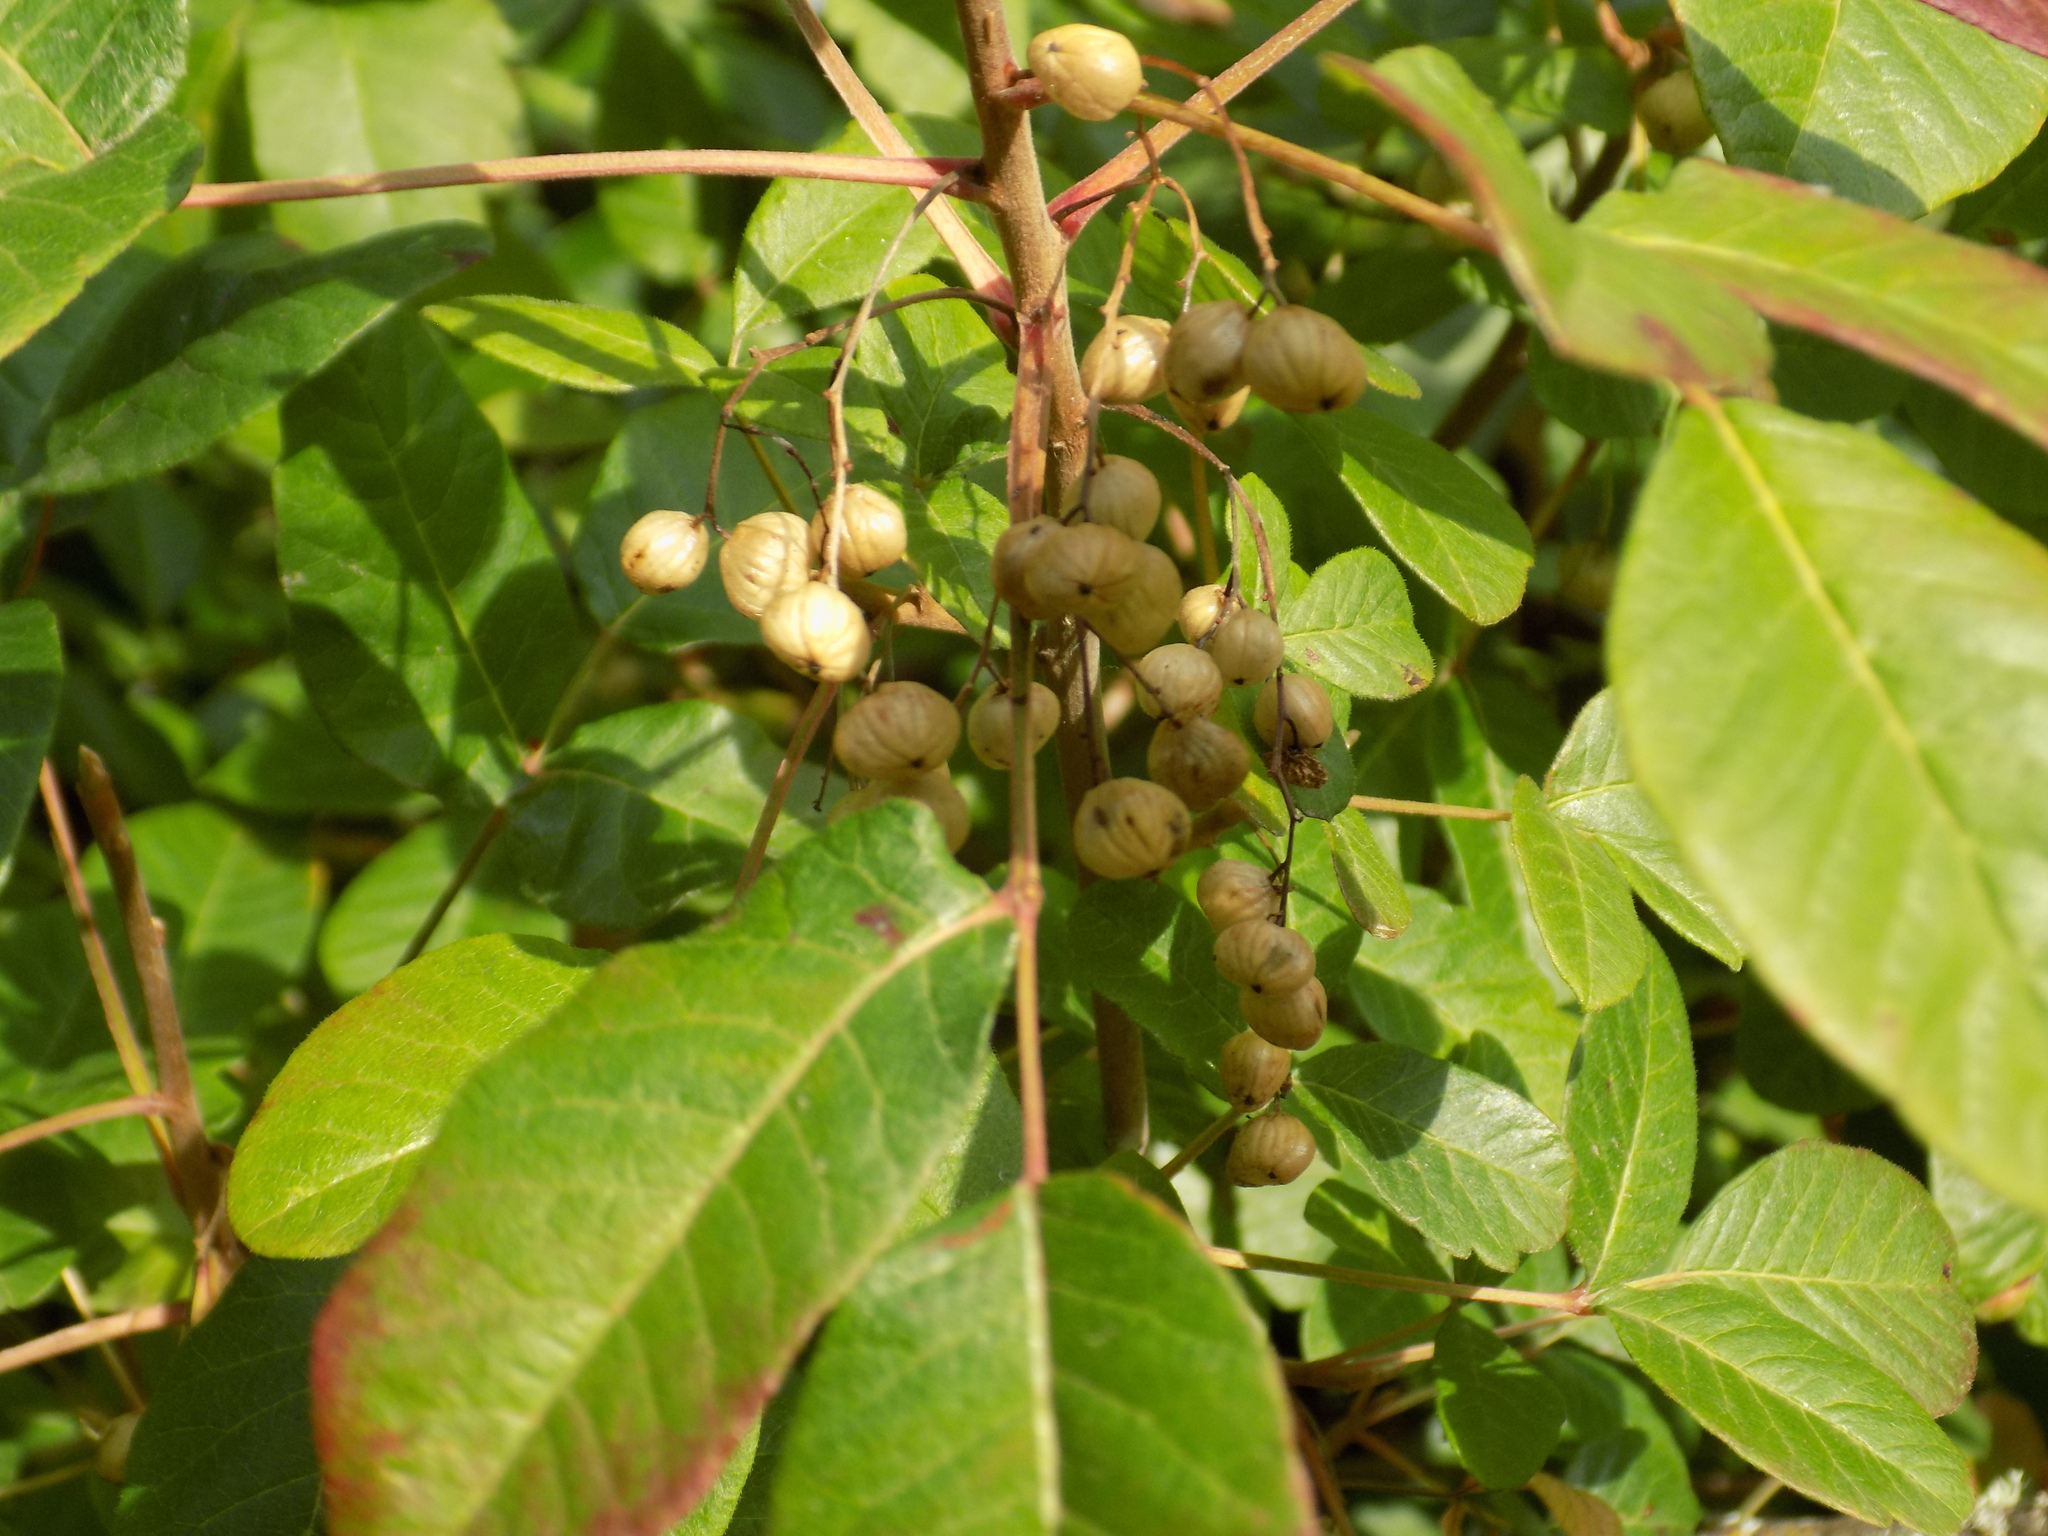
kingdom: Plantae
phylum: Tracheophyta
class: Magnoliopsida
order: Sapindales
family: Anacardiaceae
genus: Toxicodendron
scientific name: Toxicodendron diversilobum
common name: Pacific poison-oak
——
- [Task brief]:
Copy every line of the records word for word, without the pictures.

- [Response for this exercise]:
kingdom: Plantae
phylum: Tracheophyta
class: Magnoliopsida
order: Sapindales
family: Anacardiaceae
genus: Toxicodendron
scientific name: Toxicodendron diversilobum
common name: Pacific poison-oak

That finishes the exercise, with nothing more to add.